TRADITIONS

HUNTING FOR WILD MUSHROOMS

buscando setas

“Mushrooms are the muse of the forest,” the late, celebrated Catalan chef Santi Santamaria once wrote in his Sunday La Vanguardia newspaper magazine column, “that free us from the temptation to forget that nature is the creator and, at the same time, the most colossal, seductive, and mysterious creation. Only nature surpasses nature.”

I love that kind of over-the-top sentiment that wild mushrooms have the ability to trigger—even in the likes of Santamaria, who had access to the finest of nature’s products for his three-Michelin-starred restaurant Can Fabes in Sant Celoni, about halfway between Barcelona and Girona in the Montseny.

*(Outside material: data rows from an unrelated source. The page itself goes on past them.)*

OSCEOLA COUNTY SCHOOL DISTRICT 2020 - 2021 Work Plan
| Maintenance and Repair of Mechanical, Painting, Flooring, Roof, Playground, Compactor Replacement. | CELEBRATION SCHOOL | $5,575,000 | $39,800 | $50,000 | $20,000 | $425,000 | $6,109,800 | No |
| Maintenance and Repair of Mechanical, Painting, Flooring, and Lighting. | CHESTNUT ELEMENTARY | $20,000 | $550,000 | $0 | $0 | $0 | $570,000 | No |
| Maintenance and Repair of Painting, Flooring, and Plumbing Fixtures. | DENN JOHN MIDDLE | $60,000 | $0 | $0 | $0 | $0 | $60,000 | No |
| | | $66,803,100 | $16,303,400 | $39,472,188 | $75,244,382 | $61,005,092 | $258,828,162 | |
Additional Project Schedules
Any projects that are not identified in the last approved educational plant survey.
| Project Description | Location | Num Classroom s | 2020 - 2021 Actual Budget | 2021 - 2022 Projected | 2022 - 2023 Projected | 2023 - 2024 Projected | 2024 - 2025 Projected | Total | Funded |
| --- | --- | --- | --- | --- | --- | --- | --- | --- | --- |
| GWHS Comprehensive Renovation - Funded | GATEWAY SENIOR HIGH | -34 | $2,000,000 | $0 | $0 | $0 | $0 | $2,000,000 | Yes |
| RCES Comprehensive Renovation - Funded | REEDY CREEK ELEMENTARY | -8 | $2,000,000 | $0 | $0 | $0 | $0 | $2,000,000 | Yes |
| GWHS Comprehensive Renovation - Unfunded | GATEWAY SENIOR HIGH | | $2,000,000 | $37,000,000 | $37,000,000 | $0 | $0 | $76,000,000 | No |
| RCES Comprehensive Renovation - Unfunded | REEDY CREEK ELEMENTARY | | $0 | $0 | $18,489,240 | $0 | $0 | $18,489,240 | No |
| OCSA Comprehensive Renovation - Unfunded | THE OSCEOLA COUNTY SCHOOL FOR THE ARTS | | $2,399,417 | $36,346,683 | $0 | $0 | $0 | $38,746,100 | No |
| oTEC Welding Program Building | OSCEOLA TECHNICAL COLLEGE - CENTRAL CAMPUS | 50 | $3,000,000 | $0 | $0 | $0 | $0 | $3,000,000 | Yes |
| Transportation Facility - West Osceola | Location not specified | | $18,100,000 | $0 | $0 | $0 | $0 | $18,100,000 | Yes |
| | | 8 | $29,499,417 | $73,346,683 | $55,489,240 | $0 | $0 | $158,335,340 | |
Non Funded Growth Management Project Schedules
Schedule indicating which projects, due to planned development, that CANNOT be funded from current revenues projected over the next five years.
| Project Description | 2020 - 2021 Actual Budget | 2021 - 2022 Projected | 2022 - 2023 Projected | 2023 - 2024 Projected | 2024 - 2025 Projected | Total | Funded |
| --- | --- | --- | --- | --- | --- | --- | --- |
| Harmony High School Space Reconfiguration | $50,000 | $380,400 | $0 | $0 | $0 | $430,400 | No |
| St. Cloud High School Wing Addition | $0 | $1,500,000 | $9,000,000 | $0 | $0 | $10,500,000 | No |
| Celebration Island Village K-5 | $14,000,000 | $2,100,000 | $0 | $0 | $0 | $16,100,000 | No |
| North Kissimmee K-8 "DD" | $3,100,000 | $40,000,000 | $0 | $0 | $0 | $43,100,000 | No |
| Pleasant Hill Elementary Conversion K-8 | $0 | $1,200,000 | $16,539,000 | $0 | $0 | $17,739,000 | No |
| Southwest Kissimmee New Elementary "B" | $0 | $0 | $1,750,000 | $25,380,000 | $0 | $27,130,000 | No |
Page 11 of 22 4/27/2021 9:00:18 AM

The intense, earthy flavors of mushrooms are well-loved across Spain, from chefs like Santamaria to school children, and legions of Spaniards from the Basque Country to Andalucía head to the hills to collect them themselves. For many, looking for setas or hongos, as some types are called in Spain, has tradition and ritual—getting up early, heading to a favorite, often secret spot in the hills (whose exact location will never be divulged), and walking and searching. Dark-gold rebozuelos (chanterelles) or meaty, brownish orange níscalos (delicious milk caps) are cut with a knife and gently set into a wicker basket to take back to the kitchen. Autumn and early winter is the main season, but there are varieties that appear in spring—most famously morels—and even during summer. Some are toxic, of course, and one should never eat a found mushroom unless it can be positively identified as a safe species. (Recently, there has been a spate of deaths and serious illnesses from urban foragers in Barcelona consuming the wrong kinds, reminders of the potential potency of the toxins.)

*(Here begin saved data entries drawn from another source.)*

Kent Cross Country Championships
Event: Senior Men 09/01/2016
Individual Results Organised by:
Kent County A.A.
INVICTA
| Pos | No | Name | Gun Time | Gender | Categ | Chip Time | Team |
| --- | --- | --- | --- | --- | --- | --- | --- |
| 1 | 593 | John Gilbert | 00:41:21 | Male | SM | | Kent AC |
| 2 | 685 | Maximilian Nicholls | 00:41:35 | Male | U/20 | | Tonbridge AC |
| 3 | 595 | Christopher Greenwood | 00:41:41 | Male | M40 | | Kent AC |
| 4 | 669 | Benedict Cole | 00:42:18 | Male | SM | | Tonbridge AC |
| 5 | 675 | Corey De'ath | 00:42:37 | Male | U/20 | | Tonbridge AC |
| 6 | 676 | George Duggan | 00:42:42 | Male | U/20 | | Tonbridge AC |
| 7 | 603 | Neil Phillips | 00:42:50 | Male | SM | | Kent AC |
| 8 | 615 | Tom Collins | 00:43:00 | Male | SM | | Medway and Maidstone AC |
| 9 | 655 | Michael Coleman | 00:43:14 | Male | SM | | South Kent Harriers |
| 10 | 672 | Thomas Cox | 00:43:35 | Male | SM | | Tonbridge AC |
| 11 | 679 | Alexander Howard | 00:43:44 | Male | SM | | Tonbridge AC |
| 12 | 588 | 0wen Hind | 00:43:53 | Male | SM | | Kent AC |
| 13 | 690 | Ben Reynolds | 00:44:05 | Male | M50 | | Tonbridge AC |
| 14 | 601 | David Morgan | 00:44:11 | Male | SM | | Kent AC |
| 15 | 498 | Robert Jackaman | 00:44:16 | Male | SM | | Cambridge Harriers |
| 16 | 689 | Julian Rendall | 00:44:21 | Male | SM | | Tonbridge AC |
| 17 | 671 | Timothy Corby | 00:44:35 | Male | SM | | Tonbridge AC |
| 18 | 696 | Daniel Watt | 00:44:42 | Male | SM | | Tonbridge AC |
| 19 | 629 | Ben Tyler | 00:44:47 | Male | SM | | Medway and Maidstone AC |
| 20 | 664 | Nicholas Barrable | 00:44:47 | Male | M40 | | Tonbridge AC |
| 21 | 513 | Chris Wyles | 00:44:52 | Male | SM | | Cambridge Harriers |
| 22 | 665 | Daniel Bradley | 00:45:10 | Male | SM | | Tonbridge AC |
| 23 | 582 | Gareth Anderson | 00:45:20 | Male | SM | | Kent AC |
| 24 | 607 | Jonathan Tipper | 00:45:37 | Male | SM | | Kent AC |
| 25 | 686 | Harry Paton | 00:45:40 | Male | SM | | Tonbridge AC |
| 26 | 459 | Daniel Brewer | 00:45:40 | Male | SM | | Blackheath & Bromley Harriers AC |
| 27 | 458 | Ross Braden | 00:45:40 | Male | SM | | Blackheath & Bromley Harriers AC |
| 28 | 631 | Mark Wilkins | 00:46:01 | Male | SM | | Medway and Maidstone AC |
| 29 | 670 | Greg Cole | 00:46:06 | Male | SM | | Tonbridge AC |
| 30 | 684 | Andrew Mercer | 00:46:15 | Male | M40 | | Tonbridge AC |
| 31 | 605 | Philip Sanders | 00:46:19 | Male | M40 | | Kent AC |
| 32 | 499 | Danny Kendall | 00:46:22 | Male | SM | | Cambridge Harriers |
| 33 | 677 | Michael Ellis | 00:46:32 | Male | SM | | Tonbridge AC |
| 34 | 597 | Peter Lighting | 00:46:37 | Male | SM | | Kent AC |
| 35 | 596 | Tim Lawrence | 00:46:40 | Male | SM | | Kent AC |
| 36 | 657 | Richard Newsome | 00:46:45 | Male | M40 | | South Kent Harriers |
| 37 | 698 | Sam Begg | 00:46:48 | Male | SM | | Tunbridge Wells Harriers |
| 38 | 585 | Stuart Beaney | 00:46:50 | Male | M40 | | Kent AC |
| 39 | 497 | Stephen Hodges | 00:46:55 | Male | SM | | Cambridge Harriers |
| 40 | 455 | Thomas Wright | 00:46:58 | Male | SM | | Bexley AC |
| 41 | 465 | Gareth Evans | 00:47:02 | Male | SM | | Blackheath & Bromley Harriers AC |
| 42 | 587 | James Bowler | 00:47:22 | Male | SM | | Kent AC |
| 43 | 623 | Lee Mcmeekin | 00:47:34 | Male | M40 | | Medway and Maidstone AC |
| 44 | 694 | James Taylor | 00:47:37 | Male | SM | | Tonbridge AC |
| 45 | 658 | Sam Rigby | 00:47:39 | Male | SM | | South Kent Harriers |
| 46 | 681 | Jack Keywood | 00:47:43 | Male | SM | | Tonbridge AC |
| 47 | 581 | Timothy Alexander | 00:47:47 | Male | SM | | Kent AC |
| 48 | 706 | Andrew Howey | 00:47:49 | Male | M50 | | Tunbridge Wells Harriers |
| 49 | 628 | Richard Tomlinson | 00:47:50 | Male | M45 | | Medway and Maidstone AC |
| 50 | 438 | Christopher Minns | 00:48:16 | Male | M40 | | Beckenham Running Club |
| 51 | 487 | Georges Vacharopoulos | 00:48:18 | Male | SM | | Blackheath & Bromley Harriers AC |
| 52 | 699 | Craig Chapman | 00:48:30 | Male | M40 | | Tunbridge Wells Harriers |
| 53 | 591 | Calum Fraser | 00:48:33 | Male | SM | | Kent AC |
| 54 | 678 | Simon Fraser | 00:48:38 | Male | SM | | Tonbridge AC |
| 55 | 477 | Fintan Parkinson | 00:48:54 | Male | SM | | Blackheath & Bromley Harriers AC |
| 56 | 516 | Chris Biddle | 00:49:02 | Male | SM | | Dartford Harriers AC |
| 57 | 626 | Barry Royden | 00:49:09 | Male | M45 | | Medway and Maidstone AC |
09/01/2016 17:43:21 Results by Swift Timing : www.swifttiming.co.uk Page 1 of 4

Mushrooms have an intense flavor that corrals the forest’s humid essence. Every Spanish cook has a preferred way to prepare them—with pig’s trotters, stewed with rabbit, scrambled with eggs (my own favorite; see page 130), or stuffed into cannelloni pasta (see page 160). For many, the best is also the simplest—sautéed in olive oil and seasoned with coarse sea salt, garlic, and some chopped fresh parsley, and perhaps a bit of jamón to give it a savory kick. After devouring a plate of these following a successful day’s mushroom hunt, it is hard not to wax at least a little poetically a la Santamaria on these forest pleasures.